Direction: Copy the following lines word for word, changing no character.
+++
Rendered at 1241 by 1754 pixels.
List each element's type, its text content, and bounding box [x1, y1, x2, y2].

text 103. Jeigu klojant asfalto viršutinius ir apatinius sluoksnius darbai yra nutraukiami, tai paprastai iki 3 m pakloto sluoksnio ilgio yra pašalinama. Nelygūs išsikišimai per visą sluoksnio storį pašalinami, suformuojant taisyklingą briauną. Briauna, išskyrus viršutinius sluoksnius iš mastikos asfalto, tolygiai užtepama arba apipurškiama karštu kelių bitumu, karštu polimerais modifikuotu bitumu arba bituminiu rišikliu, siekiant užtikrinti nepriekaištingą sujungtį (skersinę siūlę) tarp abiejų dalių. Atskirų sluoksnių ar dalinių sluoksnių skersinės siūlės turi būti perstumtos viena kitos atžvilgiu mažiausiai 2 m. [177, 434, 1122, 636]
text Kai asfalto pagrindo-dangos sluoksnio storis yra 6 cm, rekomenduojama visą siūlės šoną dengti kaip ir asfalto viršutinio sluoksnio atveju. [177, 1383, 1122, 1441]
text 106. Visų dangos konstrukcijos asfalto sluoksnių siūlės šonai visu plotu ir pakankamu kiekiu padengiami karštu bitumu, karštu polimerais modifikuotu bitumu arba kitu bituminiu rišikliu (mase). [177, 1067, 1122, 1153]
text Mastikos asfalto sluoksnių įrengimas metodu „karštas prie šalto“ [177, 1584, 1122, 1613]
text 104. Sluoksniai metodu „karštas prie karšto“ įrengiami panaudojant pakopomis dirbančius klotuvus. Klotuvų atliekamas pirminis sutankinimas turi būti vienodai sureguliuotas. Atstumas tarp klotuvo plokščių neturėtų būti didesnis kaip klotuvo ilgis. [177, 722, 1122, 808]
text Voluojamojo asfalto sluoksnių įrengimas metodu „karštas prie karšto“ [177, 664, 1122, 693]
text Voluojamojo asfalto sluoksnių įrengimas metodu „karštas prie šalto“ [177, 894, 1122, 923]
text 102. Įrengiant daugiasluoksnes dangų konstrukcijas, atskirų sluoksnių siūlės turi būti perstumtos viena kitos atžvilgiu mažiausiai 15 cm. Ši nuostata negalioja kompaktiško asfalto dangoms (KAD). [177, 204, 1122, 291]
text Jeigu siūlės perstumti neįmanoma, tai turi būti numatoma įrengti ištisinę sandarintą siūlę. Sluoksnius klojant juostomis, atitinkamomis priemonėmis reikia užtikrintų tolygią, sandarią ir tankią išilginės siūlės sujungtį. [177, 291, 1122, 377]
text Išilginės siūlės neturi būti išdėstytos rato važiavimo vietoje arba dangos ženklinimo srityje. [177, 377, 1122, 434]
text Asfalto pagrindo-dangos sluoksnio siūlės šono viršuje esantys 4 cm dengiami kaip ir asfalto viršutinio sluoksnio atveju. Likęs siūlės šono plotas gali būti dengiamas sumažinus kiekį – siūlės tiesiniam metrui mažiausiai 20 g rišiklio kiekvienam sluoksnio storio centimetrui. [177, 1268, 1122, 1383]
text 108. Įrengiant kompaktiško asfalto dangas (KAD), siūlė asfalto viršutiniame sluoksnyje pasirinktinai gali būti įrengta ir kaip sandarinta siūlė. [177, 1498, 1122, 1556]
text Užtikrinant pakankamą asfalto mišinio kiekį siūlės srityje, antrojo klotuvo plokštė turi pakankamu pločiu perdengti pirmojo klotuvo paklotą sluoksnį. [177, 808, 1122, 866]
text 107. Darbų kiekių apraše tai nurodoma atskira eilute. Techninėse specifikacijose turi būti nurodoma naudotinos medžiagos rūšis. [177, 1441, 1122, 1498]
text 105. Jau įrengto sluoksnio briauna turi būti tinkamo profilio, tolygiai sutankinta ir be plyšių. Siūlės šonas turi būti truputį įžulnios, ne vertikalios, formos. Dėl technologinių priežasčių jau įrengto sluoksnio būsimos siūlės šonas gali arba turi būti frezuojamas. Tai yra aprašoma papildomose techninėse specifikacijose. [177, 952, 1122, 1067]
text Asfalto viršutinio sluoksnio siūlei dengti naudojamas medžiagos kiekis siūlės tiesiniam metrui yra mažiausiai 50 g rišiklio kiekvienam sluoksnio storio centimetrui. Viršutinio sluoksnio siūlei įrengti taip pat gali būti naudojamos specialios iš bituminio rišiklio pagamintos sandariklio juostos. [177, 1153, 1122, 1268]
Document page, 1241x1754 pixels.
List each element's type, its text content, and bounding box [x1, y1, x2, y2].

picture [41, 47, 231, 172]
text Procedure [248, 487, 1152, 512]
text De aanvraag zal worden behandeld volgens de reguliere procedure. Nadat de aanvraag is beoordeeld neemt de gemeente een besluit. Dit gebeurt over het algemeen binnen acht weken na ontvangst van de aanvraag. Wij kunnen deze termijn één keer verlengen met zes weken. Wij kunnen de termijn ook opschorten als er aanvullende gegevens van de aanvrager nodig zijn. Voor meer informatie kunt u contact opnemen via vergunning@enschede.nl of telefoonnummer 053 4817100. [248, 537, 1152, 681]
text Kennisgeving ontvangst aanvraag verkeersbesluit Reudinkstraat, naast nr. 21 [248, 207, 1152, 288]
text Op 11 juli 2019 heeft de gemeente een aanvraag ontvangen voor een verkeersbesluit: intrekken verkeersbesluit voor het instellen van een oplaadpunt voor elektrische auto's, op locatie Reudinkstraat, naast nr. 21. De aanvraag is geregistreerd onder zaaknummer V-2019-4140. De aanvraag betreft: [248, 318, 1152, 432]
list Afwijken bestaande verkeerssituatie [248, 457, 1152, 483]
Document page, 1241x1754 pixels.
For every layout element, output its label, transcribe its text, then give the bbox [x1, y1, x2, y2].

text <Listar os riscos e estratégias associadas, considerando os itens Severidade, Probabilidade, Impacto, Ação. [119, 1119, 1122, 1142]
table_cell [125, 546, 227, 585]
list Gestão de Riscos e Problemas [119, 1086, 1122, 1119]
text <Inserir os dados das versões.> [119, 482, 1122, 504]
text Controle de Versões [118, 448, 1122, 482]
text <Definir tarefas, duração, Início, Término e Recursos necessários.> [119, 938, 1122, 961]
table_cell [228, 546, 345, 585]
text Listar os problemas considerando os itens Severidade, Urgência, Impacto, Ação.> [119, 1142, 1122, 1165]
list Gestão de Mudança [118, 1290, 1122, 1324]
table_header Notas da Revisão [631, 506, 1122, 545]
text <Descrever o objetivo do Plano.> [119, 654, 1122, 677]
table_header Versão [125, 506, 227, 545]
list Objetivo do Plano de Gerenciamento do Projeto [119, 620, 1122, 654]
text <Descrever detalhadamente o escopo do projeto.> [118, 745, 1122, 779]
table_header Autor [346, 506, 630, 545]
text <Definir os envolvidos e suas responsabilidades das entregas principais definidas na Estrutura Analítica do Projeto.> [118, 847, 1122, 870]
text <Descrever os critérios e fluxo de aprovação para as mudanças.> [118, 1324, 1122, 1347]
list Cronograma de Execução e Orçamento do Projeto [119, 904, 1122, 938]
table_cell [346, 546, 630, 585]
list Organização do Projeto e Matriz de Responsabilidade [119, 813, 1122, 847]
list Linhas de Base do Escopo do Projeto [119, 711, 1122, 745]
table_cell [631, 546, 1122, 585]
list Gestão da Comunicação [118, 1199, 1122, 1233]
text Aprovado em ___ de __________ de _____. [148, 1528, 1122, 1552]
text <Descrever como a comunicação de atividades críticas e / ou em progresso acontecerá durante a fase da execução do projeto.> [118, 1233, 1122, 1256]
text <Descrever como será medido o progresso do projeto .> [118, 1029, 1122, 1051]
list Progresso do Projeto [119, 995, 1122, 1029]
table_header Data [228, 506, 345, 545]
+++
Expected answer:
Rendered at 1241 by 1754 pixels.
List each element's type, its text content, and bounding box [x1, y1, x2, y2].

text 103. Jeigu klojant asfalto viršutinius ir apatinius sluoksnius darbai yra nutraukiami, tai paprastai iki 3 m pakloto sluoksnio ilgio yra pašalinama. Nelygūs išsikišimai per visą sluoksnio storį pašalinami, suformuojant taisyklingą briauną. Briauna, išskyrus viršutinius sluoksnius iš mastikos asfalto, tolygiai užtepama arba apipurškiama karštu kelių bitumu, karštu polimerais modifikuotu bitumu arba bituminiu rišikliu, siekiant užtikrinti nepriekaištingą sujungtį (skersinę siūlę) tarp abiejų dalių. Atskirų sluoksnių ar dalinių sluoksnių skersinės siūlės turi būti perstumtos viena kitos atžvilgiu mažiausiai 2 m. [177, 434, 1122, 636]
text Kai asfalto pagrindo-dangos sluoksnio storis yra 6 cm, rekomenduojama visą siūlės šoną dengti kaip ir asfalto viršutinio sluoksnio atveju. [177, 1383, 1122, 1441]
text 106. Visų dangos konstrukcijos asfalto sluoksnių siūlės šonai visu plotu ir pakankamu kiekiu padengiami karštu bitumu, karštu polimerais modifikuotu bitumu arba kitu bituminiu rišikliu (mase). [177, 1067, 1122, 1153]
text Mastikos asfalto sluoksnių įrengimas metodu „karštas prie šalto“ [177, 1584, 1122, 1613]
text 104. Sluoksniai metodu „karštas prie karšto“ įrengiami panaudojant pakopomis dirbančius klotuvus. Klotuvų atliekamas pirminis sutankinimas turi būti vienodai sureguliuotas. Atstumas tarp klotuvo plokščių neturėtų būti didesnis kaip klotuvo ilgis. [177, 722, 1122, 808]
text Voluojamojo asfalto sluoksnių įrengimas metodu „karštas prie karšto“ [177, 664, 1122, 693]
text Voluojamojo asfalto sluoksnių įrengimas metodu „karštas prie šalto“ [177, 894, 1122, 923]
text 102. Įrengiant daugiasluoksnes dangų konstrukcijas, atskirų sluoksnių siūlės turi būti perstumtos viena kitos atžvilgiu mažiausiai 15 cm. Ši nuostata negalioja kompaktiško asfalto dangoms (KAD). [177, 204, 1122, 291]
text Jeigu siūlės perstumti neįmanoma, tai turi būti numatoma įrengti ištisinę sandarintą siūlę. Sluoksnius klojant juostomis, atitinkamomis priemonėmis reikia užtikrintų tolygią, sandarią ir tankią išilginės siūlės sujungtį. [177, 291, 1122, 377]
text Išilginės siūlės neturi būti išdėstytos rato važiavimo vietoje arba dangos ženklinimo srityje. [177, 377, 1122, 434]
text Asfalto pagrindo-dangos sluoksnio siūlės šono viršuje esantys 4 cm dengiami kaip ir asfalto viršutinio sluoksnio atveju. Likęs siūlės šono plotas gali būti dengiamas sumažinus kiekį – siūlės tiesiniam metrui mažiausiai 20 g rišiklio kiekvienam sluoksnio storio centimetrui. [177, 1268, 1122, 1383]
text 108. Įrengiant kompaktiško asfalto dangas (KAD), siūlė asfalto viršutiniame sluoksnyje pasirinktinai gali būti įrengta ir kaip sandarinta siūlė. [177, 1498, 1122, 1556]
text Užtikrinant pakankamą asfalto mišinio kiekį siūlės srityje, antrojo klotuvo plokštė turi pakankamu pločiu perdengti pirmojo klotuvo paklotą sluoksnį. [177, 808, 1122, 866]
text 107. Darbų kiekių apraše tai nurodoma atskira eilute. Techninėse specifikacijose turi būti nurodoma naudotinos medžiagos rūšis. [177, 1441, 1122, 1498]
text 105. Jau įrengto sluoksnio briauna turi būti tinkamo profilio, tolygiai sutankinta ir be plyšių. Siūlės šonas turi būti truputį įžulnios, ne vertikalios, formos. Dėl technologinių priežasčių jau įrengto sluoksnio būsimos siūlės šonas gali arba turi būti frezuojamas. Tai yra aprašoma papildomose techninėse specifikacijose. [177, 952, 1122, 1067]
text Asfalto viršutinio sluoksnio siūlei dengti naudojamas medžiagos kiekis siūlės tiesiniam metrui yra mažiausiai 50 g rišiklio kiekvienam sluoksnio storio centimetrui. Viršutinio sluoksnio siūlei įrengti taip pat gali būti naudojamos specialios iš bituminio rišiklio pagamintos sandariklio juostos. [177, 1153, 1122, 1268]
Document page, 1241x1754 pixels.
List each element's type, its text content, and bounding box [x1, y1, x2, y2].

picture [41, 47, 231, 172]
text Procedure [248, 487, 1152, 512]
text De aanvraag zal worden behandeld volgens de reguliere procedure. Nadat de aanvraag is beoordeeld neemt de gemeente een besluit. Dit gebeurt over het algemeen binnen acht weken na ontvangst van de aanvraag. Wij kunnen deze termijn één keer verlengen met zes weken. Wij kunnen de termijn ook opschorten als er aanvullende gegevens van de aanvrager nodig zijn. Voor meer informatie kunt u contact opnemen via vergunning@enschede.nl of telefoonnummer 053 4817100. [248, 537, 1152, 681]
text Kennisgeving ontvangst aanvraag verkeersbesluit Reudinkstraat, naast nr. 21 [248, 207, 1152, 288]
text Op 11 juli 2019 heeft de gemeente een aanvraag ontvangen voor een verkeersbesluit: intrekken verkeersbesluit voor het instellen van een oplaadpunt voor elektrische auto's, op locatie Reudinkstraat, naast nr. 21. De aanvraag is geregistreerd onder zaaknummer V-2019-4140. De aanvraag betreft: [248, 318, 1152, 432]
list Afwijken bestaande verkeerssituatie [248, 457, 1152, 483]
Document page, 1241x1754 pixels.
For every layout element, output its label, transcribe its text, then give the bbox [x1, y1, x2, y2].

text <Listar os riscos e estratégias associadas, considerando os itens Severidade, Probabilidade, Impacto, Ação. [119, 1119, 1122, 1142]
table_cell [125, 546, 227, 585]
list Gestão de Riscos e Problemas [119, 1086, 1122, 1119]
text <Inserir os dados das versões.> [119, 482, 1122, 504]
text Controle de Versões [118, 448, 1122, 482]
text <Definir tarefas, duração, Início, Término e Recursos necessários.> [119, 938, 1122, 961]
table_cell [228, 546, 345, 585]
text Listar os problemas considerando os itens Severidade, Urgência, Impacto, Ação.> [119, 1142, 1122, 1165]
list Gestão de Mudança [118, 1290, 1122, 1324]
table_header Notas da Revisão [631, 506, 1122, 545]
text <Descrever o objetivo do Plano.> [119, 654, 1122, 677]
table_header Versão [125, 506, 227, 545]
list Objetivo do Plano de Gerenciamento do Projeto [119, 620, 1122, 654]
text <Descrever detalhadamente o escopo do projeto.> [118, 745, 1122, 779]
table_header Autor [346, 506, 630, 545]
text <Definir os envolvidos e suas responsabilidades das entregas principais definidas na Estrutura Analítica do Projeto.> [118, 847, 1122, 870]
text <Descrever os critérios e fluxo de aprovação para as mudanças.> [118, 1324, 1122, 1347]
list Cronograma de Execução e Orçamento do Projeto [119, 904, 1122, 938]
table_cell [346, 546, 630, 585]
list Organização do Projeto e Matriz de Responsabilidade [119, 813, 1122, 847]
list Linhas de Base do Escopo do Projeto [119, 711, 1122, 745]
table_cell [631, 546, 1122, 585]
list Gestão da Comunicação [118, 1199, 1122, 1233]
text Aprovado em ___ de __________ de _____. [148, 1528, 1122, 1552]
text <Descrever como a comunicação de atividades críticas e / ou em progresso acontecerá durante a fase da execução do projeto.> [118, 1233, 1122, 1256]
text <Descrever como será medido o progresso do projeto .> [118, 1029, 1122, 1051]
list Progresso do Projeto [119, 995, 1122, 1029]
table_header Data [228, 506, 345, 545]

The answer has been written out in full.